Experimental modification of baseline autophagy influences senescence marker expression and epithelial phenotype in renal primary tubular epithelial cells (PTEC). In vitro culturing of PTEC induces autophagy. (A) LC3 staining in mouse proximal tubular cells (mPT) cells and PTEC showing LC3 punctae (arrows) which are localized on the autophagosomal membrane during autophagy induction. (B) Representative LC3 immunoblots in PTEC as compared to mPT cells. (C) Electron microscopy image of PTEC with autophagic vacuoles representing baseline autophagy. (D) LC3 immunoblot in PTEC treated with increasing concentrations of rapamycin. (E) Immunocytochemistry for LC3 punctae upon autophagy induction with rapamycin. (F) Representative immunoblots for LC3 and p62 and (G) immunocytochemistry for LC3 aggregates and vacuole formation in PTEC upon autophagy inhibition with increasing concentrations of chloroquine. (H) Immunoblots for LC3, p62, p16^INK4a and p21 at day 12 in PTEC treated with rapamycin and chloroquine. (I) Immunoblots for Atg5, LC3, p16^INK4a, α-smooth muscle actin (α-SMA), E-cadherin (E-cadh.) and p21 in Atg5 or control siRNA treated PTEC harvested at indicated time points and passages (P0-P3). (J) Representative pictures of day 12 PTEC transfected with control or Atg5 siRNA in bright field and immunohistochemistry for epithelial marker ZO-1. Original magnification x 630 in A, E, and G and x 400 in J. Scale bar 1 µm in C. n = 3.

Figure 2.

Experimental modification of autophagy influences senescence marker expression and epithelial phenotype under pro-senescent stress conditions in renal primary tubular epithelial cells (PTEC). PTEC underwent established models of senescence induction using γ-irradiation (10 Gy) or retrovirus-mediated overexpression of constitutively active mutant H-Ras.
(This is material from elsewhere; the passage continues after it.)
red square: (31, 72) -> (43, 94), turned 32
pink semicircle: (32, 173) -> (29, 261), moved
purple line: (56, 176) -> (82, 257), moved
In parallel, autophagy was suppressed by siRNA mediated knock down of Atg5. (A) Representative electron microscopy images from PTEC showing (a) presence of massive autophagy related structures (defined as early double membraned structures surrounding cellular content as well as later stages, where the inner membrane has already become indiscernible) at day 1 (b) a decline in autophagy at day 10 after γ-irradiation. (B) Immunoblots for Atg5, LC3, p16^INK4, α-smooth muscle actin (α-SMA), E-cadherin (E-cadh.) and p21 in γ-irradiated PTEC treated with Atg5 or control siRNA. (C, D) Quantification of γ-H2AX⁺/Ki67⁻ cells and BrdU incorporation in γ-irradiated PTEC treated with Atg5 or control siRNA. (E, F) Representative immunoblots for LC3, p62, p16^INK4a and p21 in γ-irradiated PTEC treated with rapamycin or chloroquine. (G) Representative electron microscopy images from PTEC showing presence of large autophagy related structures at day 6 after H-Ras transduction. (H) Immunoblots for H-Ras, p16^INK4a and p21 expression in Atg5 siRNA treated H-Ras transduced PTEC. (I, J) Quantification of γ-H2AX⁺/Ki67⁻ cells and BrdU incorporation in H-Ras transduced PTEC after Atg5 or control siRNA treatment. (K) Representative immunoblots for H-Ras, p16^INK4a and p21 upon rapamycin treatment in H-Ras transduced PTEC. Scale bar 1 µm in A and G. Data is presented as mean ± SEM. n = 7. *P < 0.05; **P < 0.005; ***P < 0.001.